How many Greek austerity packages have there been?

What was involved?

Did they involve immediate changes?

Was each one implemented fully?

A few weeks ago I heard George Will state that not a single public sector job had been eliminated at that point.

Elimination of public sector jobs != reducing the revenue/expenditure problem. Even within the public sector jobs arena, they could have taken a reduced benefit package (such as reduced pay or more likely raised age of retirement.) Or not, I don’t know.
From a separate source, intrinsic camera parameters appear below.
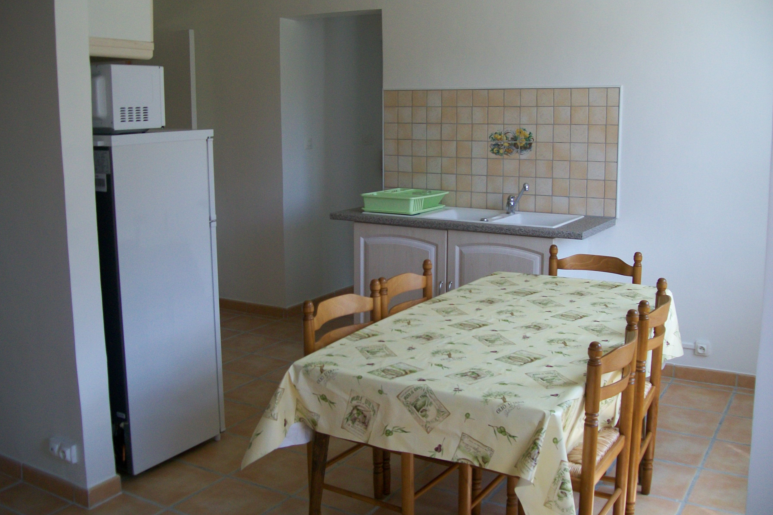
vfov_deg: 36.8
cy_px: 228
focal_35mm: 36
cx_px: 380
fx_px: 773
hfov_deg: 53.1
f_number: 2.7
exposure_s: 1/80
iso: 64
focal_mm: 6.1
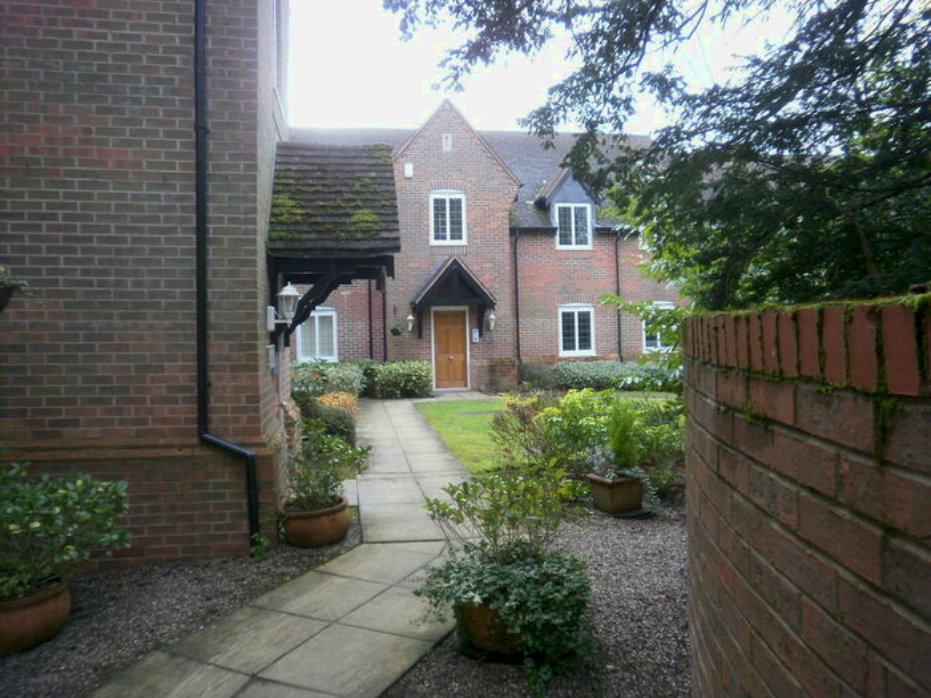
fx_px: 699
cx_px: 466
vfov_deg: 53.1
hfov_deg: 67.3
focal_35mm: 26
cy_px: 349
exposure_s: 1/80
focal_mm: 4.65
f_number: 2.6
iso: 100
Your right. The austerity measures have largely taken the form of pay-cuts, hiring freezes and lessened benefits for public workers, rather then outright firing. As a practical matter, I imagine the combination of hiring freeze and lessened pay would’ve cut the roles of public workers however, as people left due to the pay cuts (or just retired) and weren’t replaced.

I’ll add the reason for not firing is pretty straight-forward. If you just fire employees, you create a big cohort of newly unemployed people who, given the state of the rest of the economy, are likely to stay unemployed for a long period of time. This creates social problems, ends up being a drain on public assistence (thus eating into any savings derived from firing them in the first place) and, leaves gov’t services understaffed. If you just cut everyones salaries, it puts a downward pressure on wages across the board, and you don’t end up with a large mass of unemployed people with nothing to do but riot, turn to criminality and use public assistance resources.

I should have left off that last sentence in order to get a more general answer on the number of packages, what was involved and whether they involved immediate changes or kicked the can down the road.